- **What you need to do**: In the entries below, print exactly the lines from the first through the one with "这些改动大部分都是[djan", both included, and none of the pictures.

- **Task input**:
=== Begin Enclosure ===

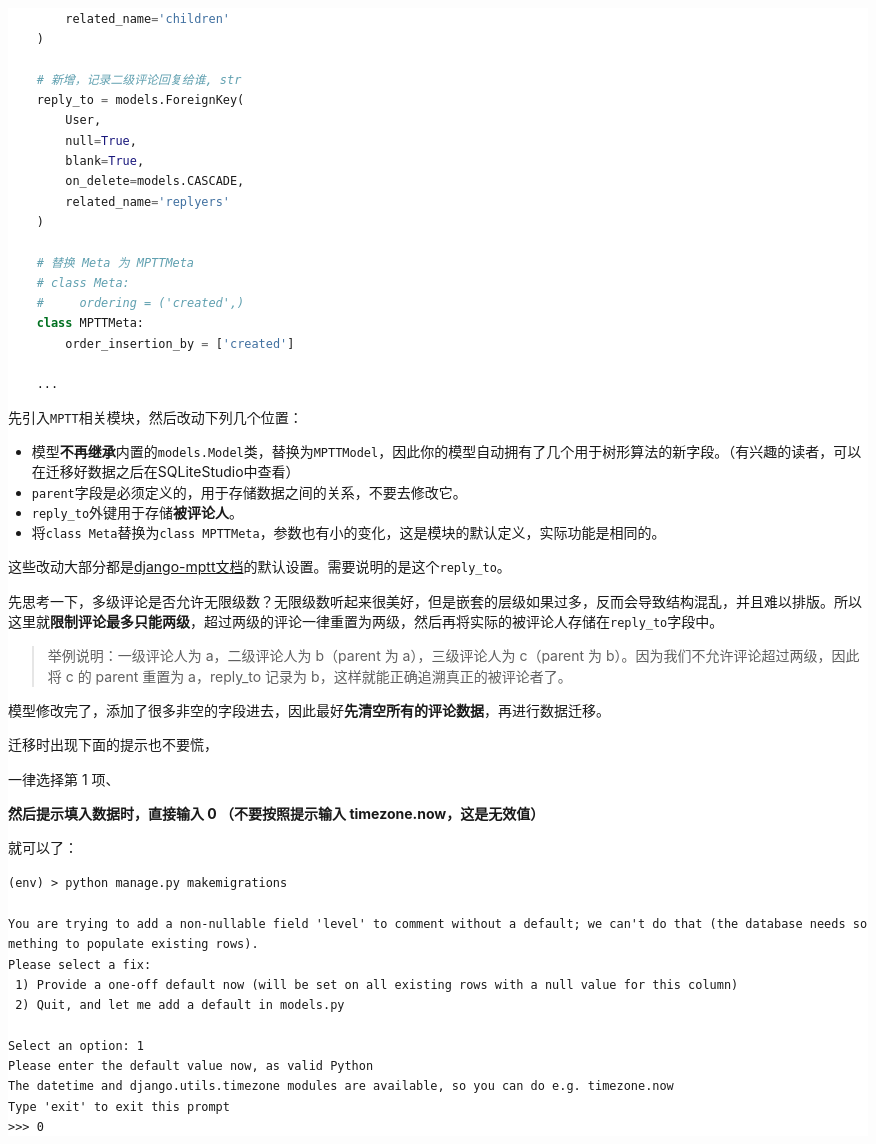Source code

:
 ```python
        related_name='children'
    )

    # 新增，记录二级评论回复给谁, str
    reply_to = models.ForeignKey(
        User,
        null=True,
        blank=True,
        on_delete=models.CASCADE,
        related_name='replyers'
    )
    
    # 替换 Meta 为 MPTTMeta
    # class Meta:
    #     ordering = ('created',)
    class MPTTMeta:
        order_insertion_by = ['created']

    ...

```

先引入`MPTT`相关模块，然后改动下列几个位置：

- 模型**不再继承**内置的`models.Model`类，替换为`MPTTModel`，因此你的模型自动拥有了几个用于树形算法的新字段。（有兴趣的读者，可以在迁移好数据之后在SQLiteStudio中查看）
- `parent`字段是必须定义的，用于存储数据之间的关系，不要去修改它。
- `reply_to`外键用于存储**被评论人**。
- 将`class Meta`替换为`class MPTTMeta`，参数也有小的变化，这是模块的默认定义，实际功能是相同的。

这些改动大部分都是[django-mptt文档](https://django-mptt.readthedocs.io/en/latest/tutorial.html)的默认设置。需要说明的是这个`reply_to`。

先思考一下，多级评论是否允许无限级数？无限级数听起来很美好，但是嵌套的层级如果过多，反而会导致结构混乱，并且难以排版。所以这里就**限制评论最多只能两级**，超过两级的评论一律重置为两级，然后再将实际的被评论人存储在`reply_to`字段中。

> 举例说明：一级评论人为 a，二级评论人为 b（parent 为 a），三级评论人为 c（parent 为 b）。因为我们不允许评论超过两级，因此将 c 的 parent 重置为 a，reply_to 记录为 b，这样就能正确追溯真正的被评论者了。

模型修改完了，添加了很多非空的字段进去，因此最好**先清空所有的评论数据**，再进行数据迁移。

迁移时出现下面的提示也不要慌，

一律选择第 1 项、

**然后提示填入数据时，直接输入 0 （不要按照提示输入 timezone.now，这是无效值）**

 就可以了：

```shell
(env) > python manage.py makemigrations

You are trying to add a non-nullable field 'level' to comment without a default; we can't do that (the database needs something to populate existing rows).
Please select a fix:
 1) Provide a one-off default now (will be set on all existing rows with a null value for this column)
 2) Quit, and let me add a default in models.py

Select an option: 1
Please enter the default value now, as valid Python
The datetime and django.utils.timezone modules are available, so you can do e.g. timezone.now
Type 'exit' to exit this prompt
>>> 0
```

=== End Enclosure ===

- **Result**:
Source code

:
 ```python
        related_name='children'
    )

    # 新增，记录二级评论回复给谁, str
    reply_to = models.ForeignKey(
        User,
        null=True,
        blank=True,
        on_delete=models.CASCADE,
        related_name='replyers'
    )
    
    # 替换 Meta 为 MPTTMeta
    # class Meta:
    #     ordering = ('created',)
    class MPTTMeta:
        order_insertion_by = ['created']

    ...

```

先引入`MPTT`相关模块，然后改动下列几个位置：

- 模型**不再继承**内置的`models.Model`类，替换为`MPTTModel`，因此你的模型自动拥有了几个用于树形算法的新字段。（有兴趣的读者，可以在迁移好数据之后在SQLiteStudio中查看）
- `parent`字段是必须定义的，用于存储数据之间的关系，不要去修改它。
- `reply_to`外键用于存储**被评论人**。
- 将`class Meta`替换为`class MPTTMeta`，参数也有小的变化，这是模块的默认定义，实际功能是相同的。

这些改动大部分都是[django-mptt文档](https://django-mptt.readthedocs.io/en/latest/tutorial.html)的默认设置。需要说明的是这个`reply_to`。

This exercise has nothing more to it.